WITH agree_questions AS
  (SELECT	DISTINCT question, c.question_id
   FROM wvs.d_responses AS a
   INNER JOIN wvs.f_wvs AS b
     ON a.response_id = b.response_id
   INNER JOIN wvs.d_questions AS c
     ON b.question_id = c.question_id
   WHERE agrees = 1)
SELECT
  sum(g.weight * f.agrees) / sum(g.weight) AS weighted_agree,
  question,
  country_code
FROM wvs.f_wvs AS d
INNER JOIN agree_questions AS e
  ON d.question_id = e.question_id
INNER JOIN wvs.d_responses AS f
  ON d.response_id = f.response_id
INNER JOIN wvs.d_respondents AS g
  ON d.respondent_id = g.respondent_id
WHERE f.invalid != 1
GROUP BY question, country_code
ORDER by weighted_agree DESC"

con <- dbConnect(odbc(), "sqlserver", database = "survey_microdata")

d <- dbGetQuery(con, sql)

d2 <- d %>%
  as_tibble() %>%
  mutate(question = fct_reorder(question, weighted_agree)) %>%
  mutate(country_code = fct_reorder(country_code, weighted_agree)) 

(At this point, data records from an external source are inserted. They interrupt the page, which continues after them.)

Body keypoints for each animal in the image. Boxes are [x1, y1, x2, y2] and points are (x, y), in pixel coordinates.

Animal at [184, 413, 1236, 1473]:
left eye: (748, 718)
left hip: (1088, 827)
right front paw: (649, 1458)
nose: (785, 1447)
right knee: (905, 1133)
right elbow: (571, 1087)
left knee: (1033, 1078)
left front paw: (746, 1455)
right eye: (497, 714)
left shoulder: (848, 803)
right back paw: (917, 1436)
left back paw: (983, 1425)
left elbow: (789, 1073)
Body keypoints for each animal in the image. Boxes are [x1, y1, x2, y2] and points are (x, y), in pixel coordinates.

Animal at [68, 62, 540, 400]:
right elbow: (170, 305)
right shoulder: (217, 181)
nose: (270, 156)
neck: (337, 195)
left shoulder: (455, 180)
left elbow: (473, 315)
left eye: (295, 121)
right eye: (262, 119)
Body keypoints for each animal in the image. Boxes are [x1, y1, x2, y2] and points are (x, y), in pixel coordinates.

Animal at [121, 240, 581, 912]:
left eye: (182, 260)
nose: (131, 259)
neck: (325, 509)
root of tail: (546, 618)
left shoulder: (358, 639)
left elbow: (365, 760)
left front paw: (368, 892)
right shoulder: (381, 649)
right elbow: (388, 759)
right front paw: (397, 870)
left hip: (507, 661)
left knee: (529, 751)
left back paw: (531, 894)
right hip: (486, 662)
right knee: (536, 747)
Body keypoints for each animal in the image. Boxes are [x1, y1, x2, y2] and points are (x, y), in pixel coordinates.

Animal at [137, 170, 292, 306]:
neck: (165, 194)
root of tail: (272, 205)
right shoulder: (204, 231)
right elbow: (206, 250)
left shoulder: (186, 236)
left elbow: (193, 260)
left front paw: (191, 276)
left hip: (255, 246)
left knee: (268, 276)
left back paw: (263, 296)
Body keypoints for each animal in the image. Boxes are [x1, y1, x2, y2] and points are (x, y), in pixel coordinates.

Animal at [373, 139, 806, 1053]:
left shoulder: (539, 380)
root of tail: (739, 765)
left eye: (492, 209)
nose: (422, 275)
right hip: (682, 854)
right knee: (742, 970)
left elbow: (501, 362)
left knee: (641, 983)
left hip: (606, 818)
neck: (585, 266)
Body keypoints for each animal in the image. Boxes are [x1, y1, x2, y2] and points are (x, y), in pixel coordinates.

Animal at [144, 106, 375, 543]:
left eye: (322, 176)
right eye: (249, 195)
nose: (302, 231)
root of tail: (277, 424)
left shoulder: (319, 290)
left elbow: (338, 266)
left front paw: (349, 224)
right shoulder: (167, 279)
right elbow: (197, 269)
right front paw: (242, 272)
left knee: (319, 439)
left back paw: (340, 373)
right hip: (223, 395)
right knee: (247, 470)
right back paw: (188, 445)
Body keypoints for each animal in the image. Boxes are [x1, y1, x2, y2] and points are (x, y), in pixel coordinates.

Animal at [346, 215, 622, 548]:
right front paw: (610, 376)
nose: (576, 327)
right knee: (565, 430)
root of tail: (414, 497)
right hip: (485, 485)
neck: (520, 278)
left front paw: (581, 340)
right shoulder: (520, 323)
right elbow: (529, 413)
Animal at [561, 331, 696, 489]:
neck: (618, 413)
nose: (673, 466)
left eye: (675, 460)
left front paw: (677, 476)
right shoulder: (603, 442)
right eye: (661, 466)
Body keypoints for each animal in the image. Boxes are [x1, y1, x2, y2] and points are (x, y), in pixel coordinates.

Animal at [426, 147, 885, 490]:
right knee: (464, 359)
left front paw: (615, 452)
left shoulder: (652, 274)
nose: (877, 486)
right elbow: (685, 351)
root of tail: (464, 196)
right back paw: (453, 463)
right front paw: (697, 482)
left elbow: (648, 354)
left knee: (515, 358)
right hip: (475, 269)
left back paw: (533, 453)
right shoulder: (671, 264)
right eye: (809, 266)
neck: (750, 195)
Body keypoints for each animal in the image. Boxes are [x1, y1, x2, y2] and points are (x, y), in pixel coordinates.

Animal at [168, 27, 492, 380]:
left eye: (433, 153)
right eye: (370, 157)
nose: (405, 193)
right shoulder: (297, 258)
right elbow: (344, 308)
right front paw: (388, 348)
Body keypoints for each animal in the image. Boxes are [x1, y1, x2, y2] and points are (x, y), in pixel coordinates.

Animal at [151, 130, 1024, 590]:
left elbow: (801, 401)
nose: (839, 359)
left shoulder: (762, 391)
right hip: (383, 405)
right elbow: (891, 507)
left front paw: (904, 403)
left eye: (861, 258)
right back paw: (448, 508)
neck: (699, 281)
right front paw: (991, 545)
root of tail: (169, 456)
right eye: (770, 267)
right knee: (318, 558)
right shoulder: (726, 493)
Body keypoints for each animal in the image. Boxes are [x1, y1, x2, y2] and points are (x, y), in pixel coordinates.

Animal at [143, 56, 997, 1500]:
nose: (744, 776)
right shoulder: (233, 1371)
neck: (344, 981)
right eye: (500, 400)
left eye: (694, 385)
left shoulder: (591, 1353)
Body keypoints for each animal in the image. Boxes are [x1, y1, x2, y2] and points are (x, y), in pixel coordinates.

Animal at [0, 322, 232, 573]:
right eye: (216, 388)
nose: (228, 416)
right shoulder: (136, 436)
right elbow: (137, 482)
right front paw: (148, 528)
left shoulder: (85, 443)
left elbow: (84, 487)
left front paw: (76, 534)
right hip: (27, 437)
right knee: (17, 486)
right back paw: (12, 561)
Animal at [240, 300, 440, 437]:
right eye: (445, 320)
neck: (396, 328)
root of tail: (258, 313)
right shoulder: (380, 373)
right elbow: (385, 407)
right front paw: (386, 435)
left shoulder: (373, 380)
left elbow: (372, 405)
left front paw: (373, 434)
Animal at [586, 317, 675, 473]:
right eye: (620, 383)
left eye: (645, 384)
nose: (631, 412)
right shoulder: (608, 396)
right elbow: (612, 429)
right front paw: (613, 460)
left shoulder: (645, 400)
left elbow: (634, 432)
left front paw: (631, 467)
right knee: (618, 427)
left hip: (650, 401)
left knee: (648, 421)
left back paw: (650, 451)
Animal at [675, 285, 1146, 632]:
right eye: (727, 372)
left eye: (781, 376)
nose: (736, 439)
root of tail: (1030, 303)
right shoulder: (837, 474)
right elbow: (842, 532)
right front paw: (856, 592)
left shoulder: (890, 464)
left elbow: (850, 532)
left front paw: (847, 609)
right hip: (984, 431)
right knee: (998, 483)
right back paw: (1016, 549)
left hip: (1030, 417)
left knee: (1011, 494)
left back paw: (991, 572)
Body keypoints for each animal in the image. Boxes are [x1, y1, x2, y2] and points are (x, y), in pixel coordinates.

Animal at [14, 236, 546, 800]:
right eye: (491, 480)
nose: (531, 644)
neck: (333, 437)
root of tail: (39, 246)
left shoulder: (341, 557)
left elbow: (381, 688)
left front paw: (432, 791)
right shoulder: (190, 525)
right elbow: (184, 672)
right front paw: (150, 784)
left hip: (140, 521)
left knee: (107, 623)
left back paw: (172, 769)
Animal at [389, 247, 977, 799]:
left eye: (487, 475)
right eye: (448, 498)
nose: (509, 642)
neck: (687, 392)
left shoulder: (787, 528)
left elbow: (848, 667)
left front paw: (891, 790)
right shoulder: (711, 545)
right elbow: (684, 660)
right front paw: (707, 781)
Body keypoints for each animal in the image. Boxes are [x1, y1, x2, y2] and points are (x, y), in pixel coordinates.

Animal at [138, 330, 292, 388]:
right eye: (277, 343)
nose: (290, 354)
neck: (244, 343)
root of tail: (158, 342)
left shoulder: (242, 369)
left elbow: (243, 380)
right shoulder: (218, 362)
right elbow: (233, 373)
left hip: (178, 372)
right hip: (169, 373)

yup <- length(unique(d2$question))

d2 %>%
  ggplot(aes(x = country_code, y = question)) +
  theme_tufte(base_family = "main_font") +
  geom_tile(aes(fill = weighted_agree)) +
  scale_fill_viridis("Weighted percentage of valid answers that agreed or strongly agreed:", label = percent) +
  theme(axis.text.x = element_text(angle = 45, hjust = 1, size = 8),
        legend.position = "bottom",
        axis.text.y = element_text(size = 7)) +
  labs(x = "The countries that 'agree' with more statements are on the right.",
       y = "The statements most agreed with (when asked) are at the top.\n",
       caption = "Source: http://www.worldvaluessurvey.org/WVSDocumentationWV6.jsp, WV6_Data_R_v20180912. Analysis by https:/freerangestats.info") +
  # draw the countries along the top as a sort of repeat of the x axis:
  geom_text(data = distinct(d2, country_code), aes(label = country_code), 
            y = yup + 1, angle = 45, hjust = 0, size = 2.7) +
  expand_limits(y = yup + 9, x = length(unique(d2$country_code)) + 3) +
  ggtitle("What do people of the world agree with?",
          "All questions in the World Values survey with an agree/disagree style of response.")

I’ve ignored statistical issues so far, in particular dealing with sampling uncertainty and the complex survey nature of the data. But I’m all set up to do this when I need to (and I need to understand better the sampling design to do it properly), down the track at some point I hope.

That’s all for now. But I’ll definitely be coming back to this data!